Some tumors seem affected by tobacco use

New research suggests a link between cigarettes and a colon cancer, a disease usually not associated with smoking.

Colon cancer patients whose tumors had unstable DNA, and thus were called microsatellite instability (MSI) tumors, were more likely to be smokers than those whose tumors did not have MSI, says a University of Utah study.

"This helps our understanding of the disease," says Marty Slattery, a professor of epidemiology at Utah. "It provides support for the idea that lifestyle factors can cause tumor mutations."

However, the study does not conclude that smoking causes colon cancer, says Monica Alvarado, a cancer genetic counselor at the University of Southern California's (USC) Norris Comprehensive Cancer Center.

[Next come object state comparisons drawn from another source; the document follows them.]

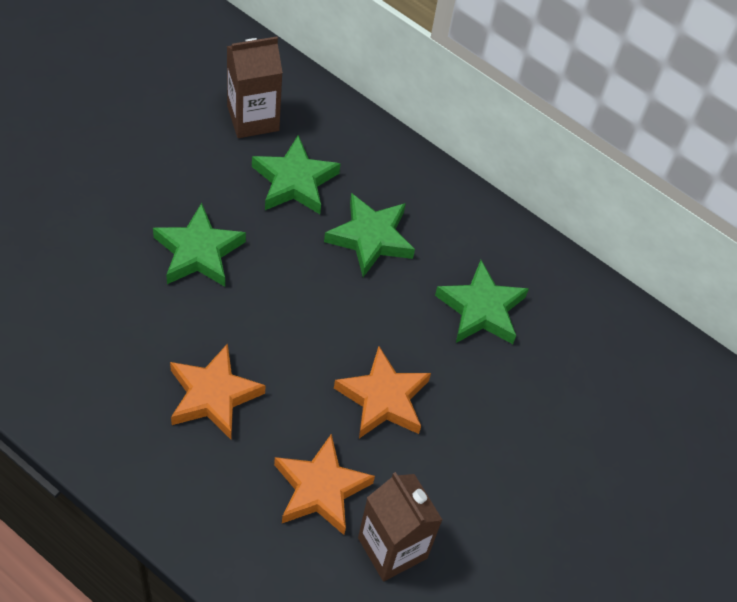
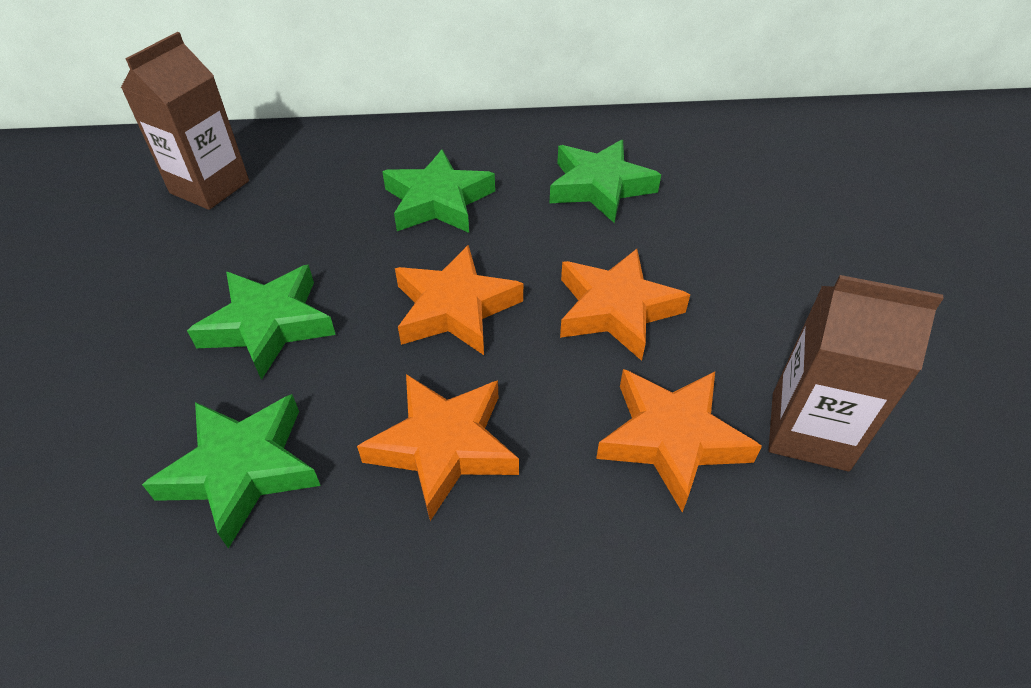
camera: 35 degrees left, 10 degrees down
green star [252,135,341,214] -> green star moved to [142,394,321,549]
none -> orange star [395,245,523,355]

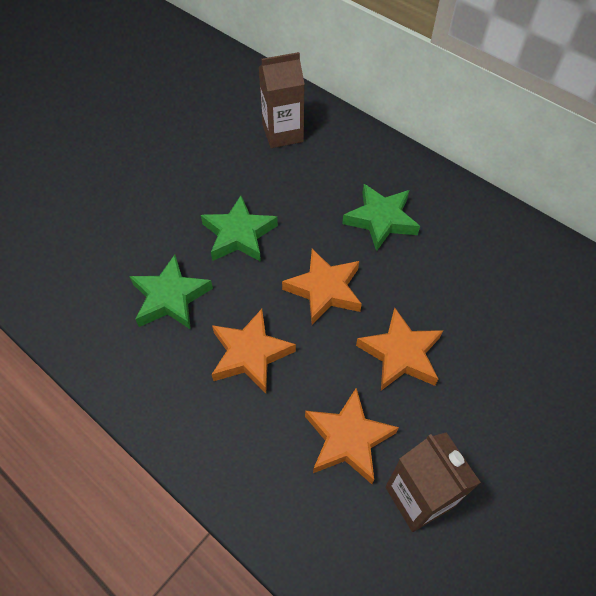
camera: 45 degrees right, 10 degrees up
green star [550,140,661,223] -> none

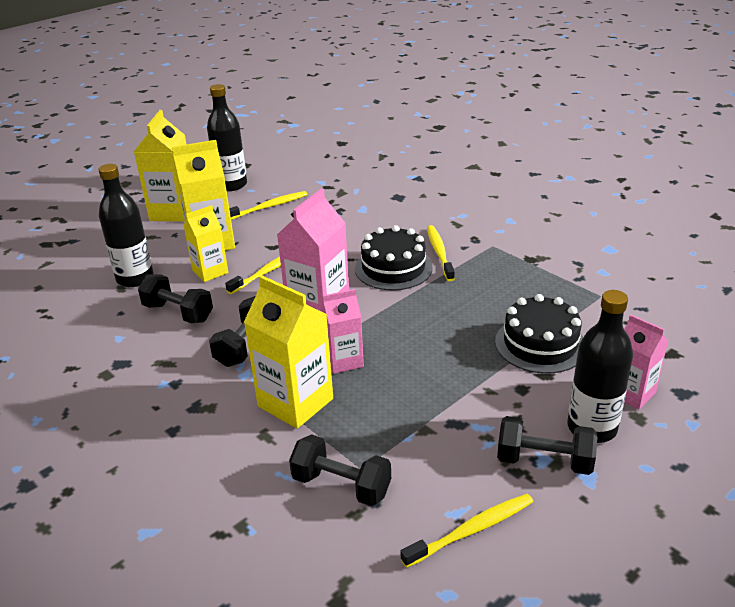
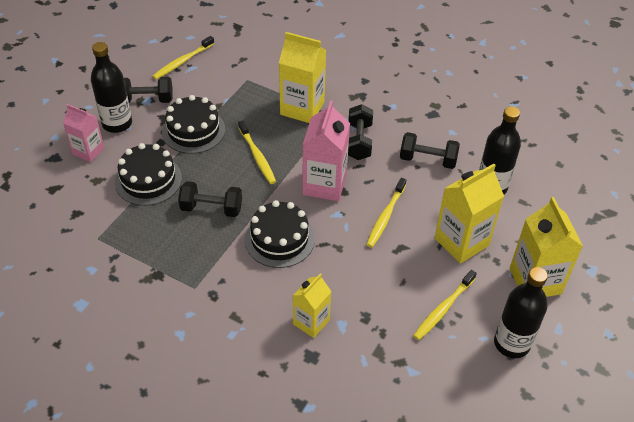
camera: 160 degrees right, 15 degrees up
yellow carton [183,205,228,282] -> yellow carton moved to [293,273,332,338]
black dumbbell [289,434,391,506] -> black dumbbell moved to [178,181,242,217]
pink carton [320,289,364,374] -> none
yellow toothbrush [427,225,455,281] -> yellow toothbrush moved to [238,121,276,184]
none -> black cake [162,95,225,154]

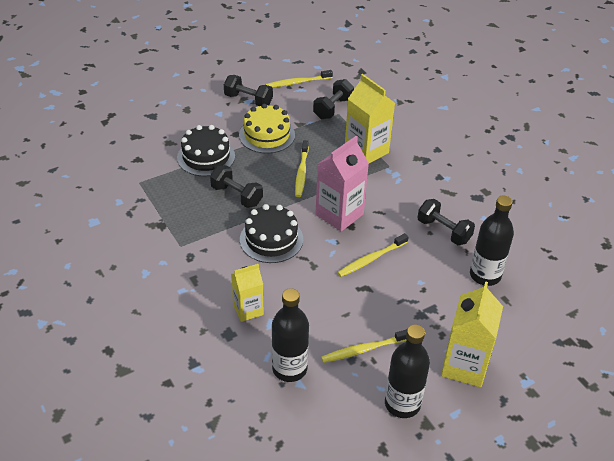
camera: 30 degrees right, 5 degrees down
pink carton [63,104,104,162] -> none
black bottle [91,42,132,133] -> black bottle moved to [272,288,309,382]
black cake [162,95,225,154] -> yellow cake [239,104,295,154]
black dumbbell [348,104,373,160] -> black dumbbell moved to [313,79,354,119]
yellow carton [435,164,504,264] -> none

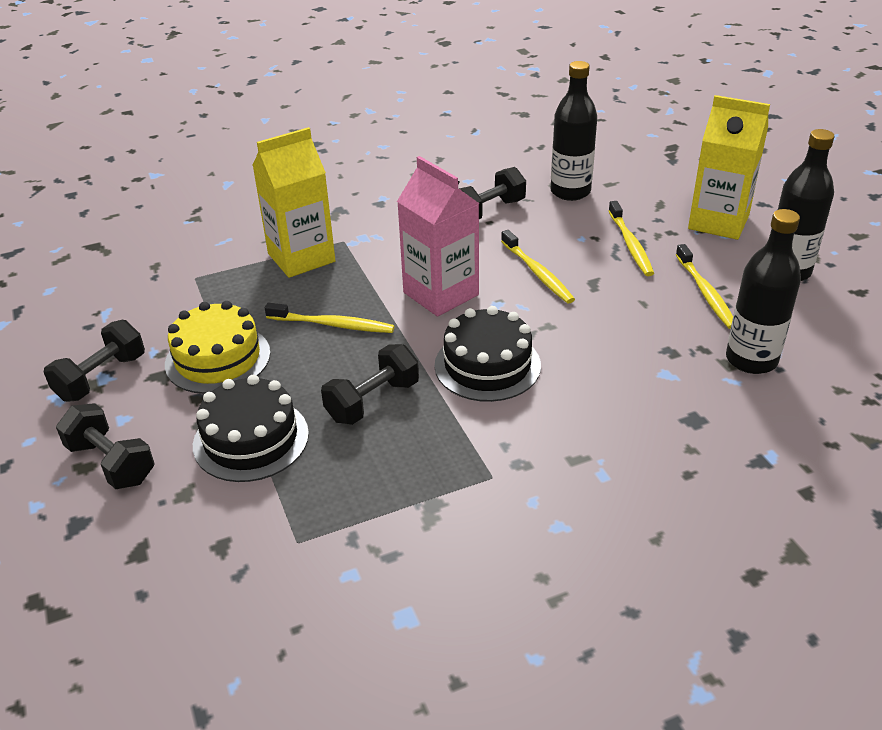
camera: 80 degrees left, 5 degrees down
yellow carton [231,264,264,322] -> none
yellow toothbrush [266,70,333,88] -> yellow toothbrush moved to [608,201,654,276]
black dumbbell [313,79,354,119] -> black dumbbell moved to [56,403,155,489]

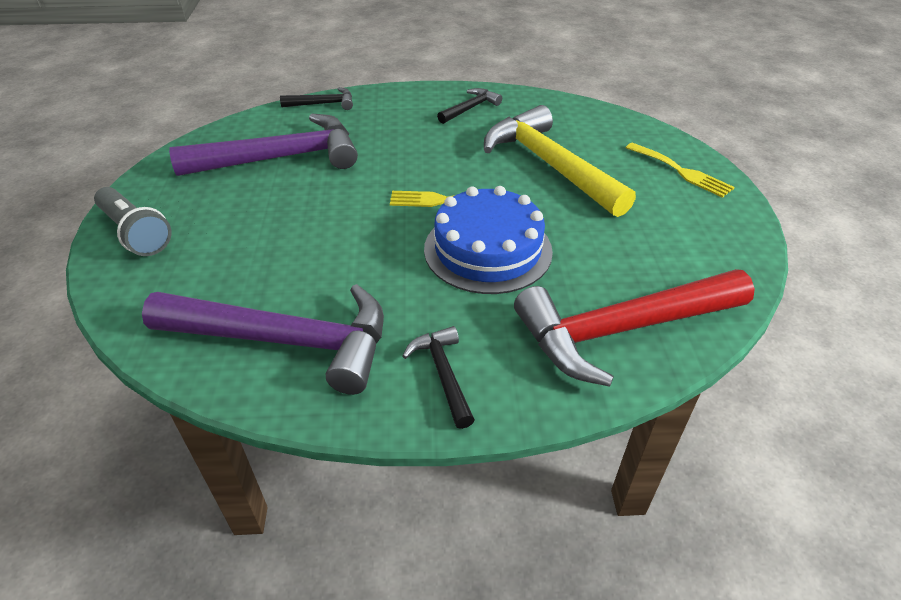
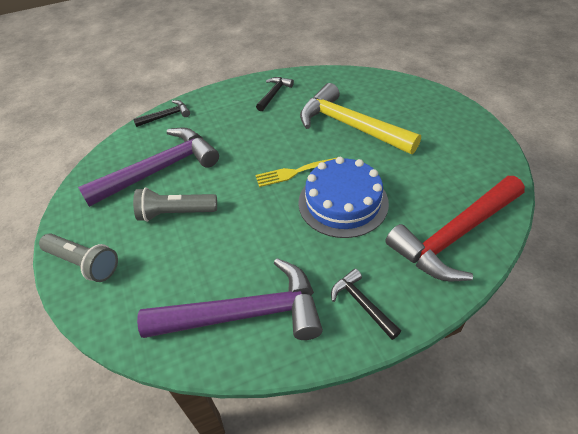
camera: 15 degrees left, 5 degrees up
yellow fork [626,143,735,198] -> none
none -> grey flashlight [133,187,217,222]

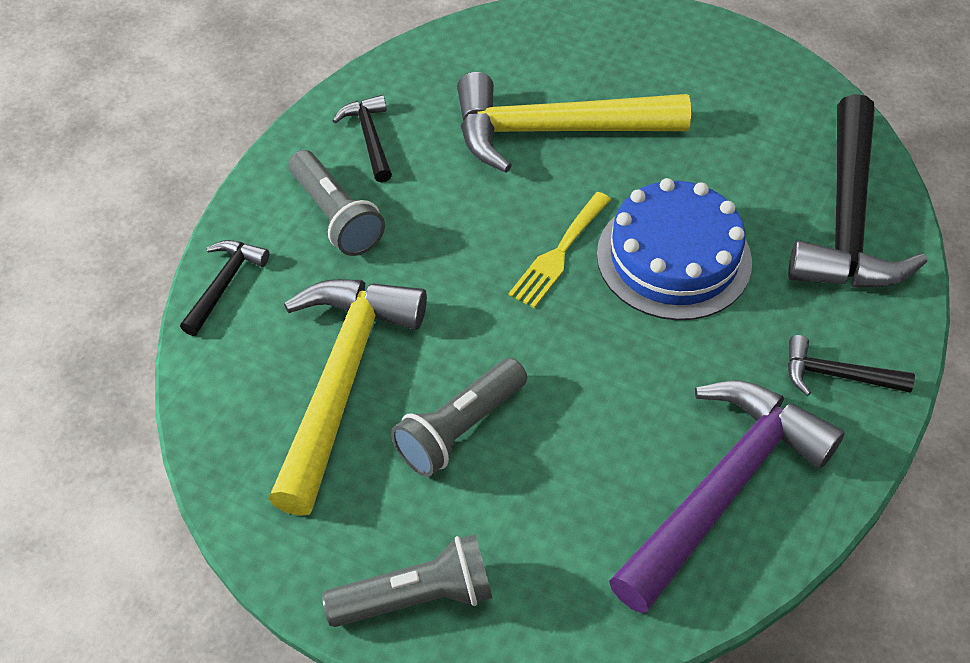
camera: 45 degrees left, 5 degrees up
purple hammer [78,127,219,207] -> yellow hammer [268,279,427,516]
red hammer [385,176,525,281] -> black hammer [788,94,927,287]
none -> grey flashlight [289,150,385,256]

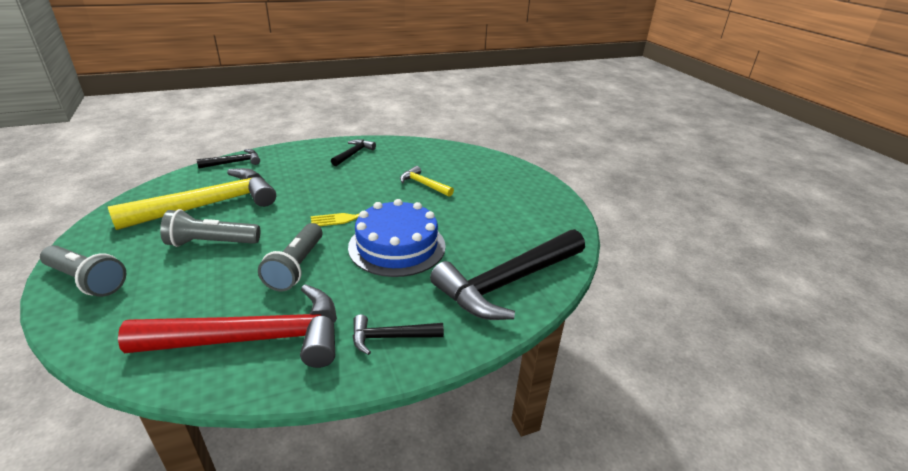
camera: 40 degrees right, 20 degrees down
grey flashlight [289,150,385,256] -> grey flashlight moved to [258,223,323,292]
yellow hammer [457,72,691,173] -> yellow hammer [400,166,454,197], size x0.47
purple hammer [609,381,845,614] -> red hammer [118,284,337,368]
black hammer [788,335,915,396] -> black hammer turned 60 degrees counterclockwise [353,314,444,355]

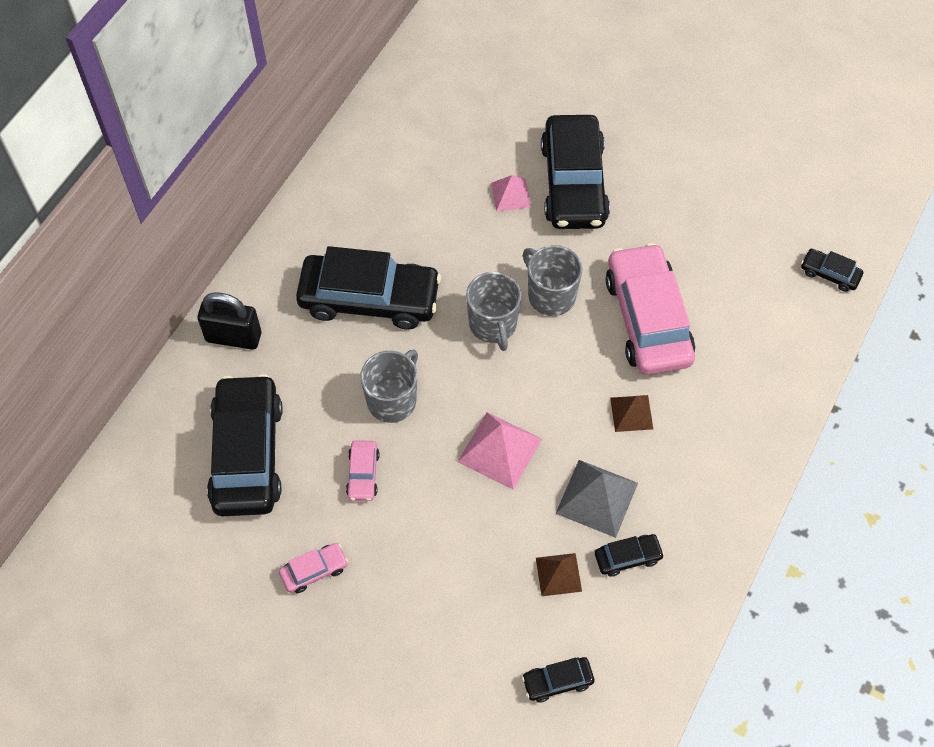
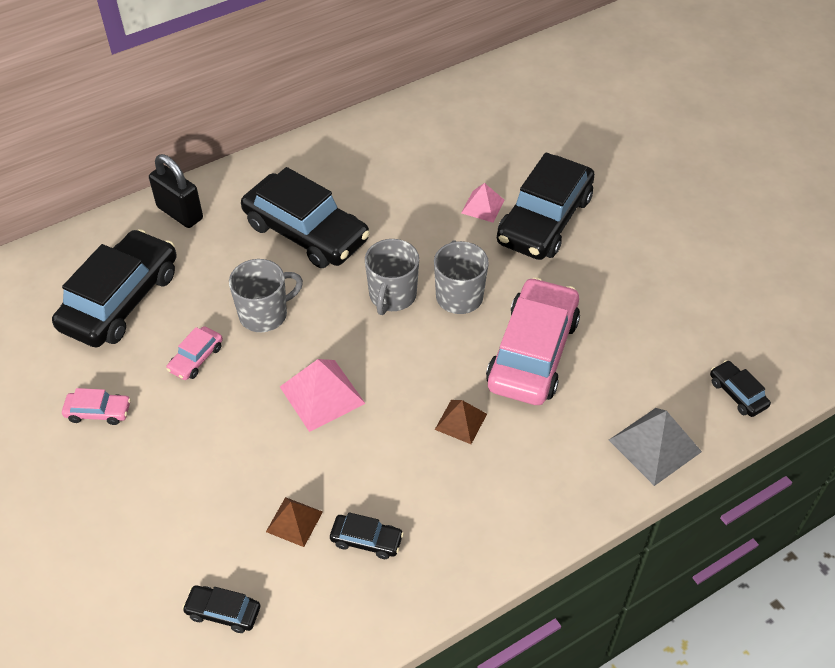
camera: 30 degrees right, 10 degrees down
grey pyramid [555,460,638,538] -> grey pyramid moved to [609,408,702,486]

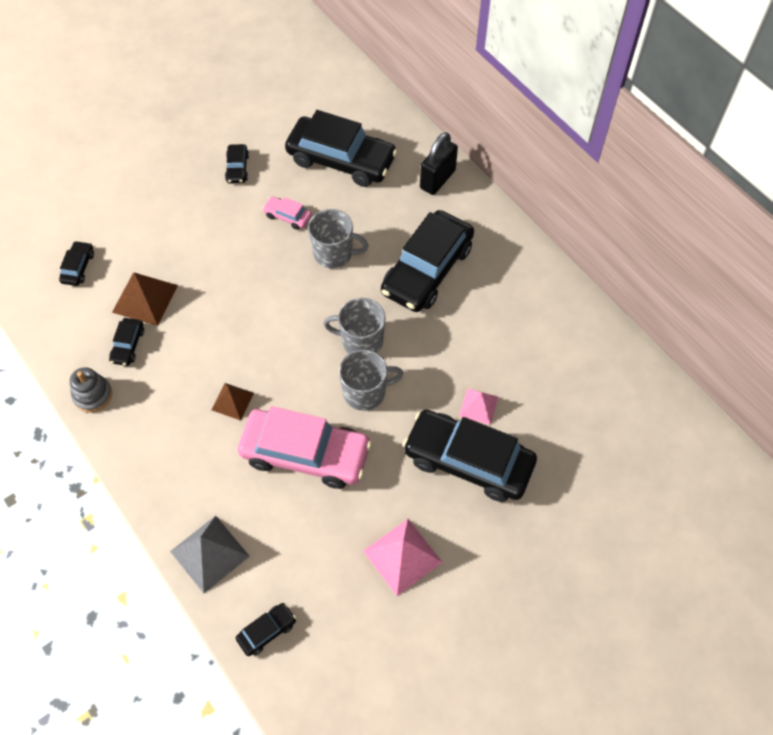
camera: 85 degrees right, 10 degrees up
pink car [62,388,131,425] -> black car [225,144,249,183]
grey mug [229,259,303,332] -> grey mug turned 45 degrees counterclockwise [308,209,369,268]
brown pyramid [266,497,323,547] -> brown pyramid [112,273,178,326], size x1.62
pink pyramid [280,359,366,432] -> pink pyramid moved to [363,519,443,596]
none -> grey stacking toy [70,367,112,413]

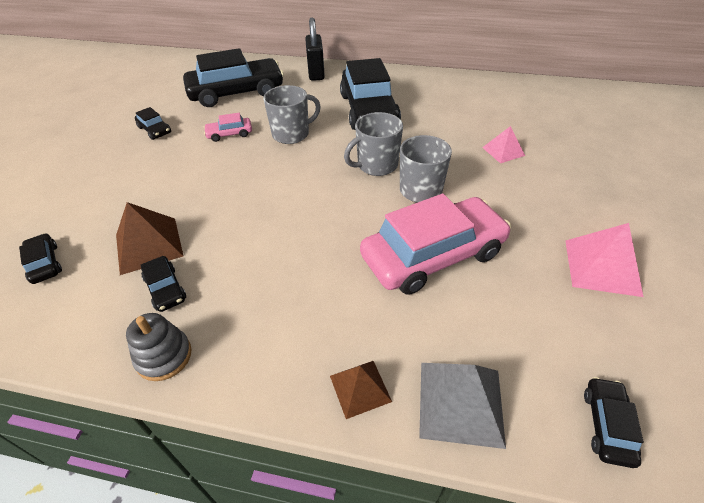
camera: 40 degrees left, 15 degrees down
brown pyramid [211,383,254,420] -> brown pyramid moved to [330,361,392,419]
black car [403,410,537,502] -> none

"The study was not comparing smokers and nonsmokers and seeing if smokers had more colon cancer," she says.

Rather, the researchers wanted to determine whether lifestyle factors like smoking, physical activity and use of aspirin contributed to MSI tumors. Although some MSI tumors are associated with a genetic mutation, most are not.

What they found was a particularly strong link between tobacco use and MSI among people who had started smoking at a young age, smoked for at least 35 years and either smoked currently or had stopped 15 years before their disease was diagnosed, the study says. Findings appear in the Nov. 15 Journal of the National Cancer Institute.

The study found no links with other lifestyle factors.

Smoking has been linked to other cancers, such as bladder and pancreatic, but the relationship between smoking and colon cancer has been greatly debated.

Studies consistently have found an association between cigarette smoking and adenomas, the precursor lesions in most cases of colon cancer. But an editorial published with the Utah study contends that research supporting a link between smoking and colorectal cancer has been inconsistent.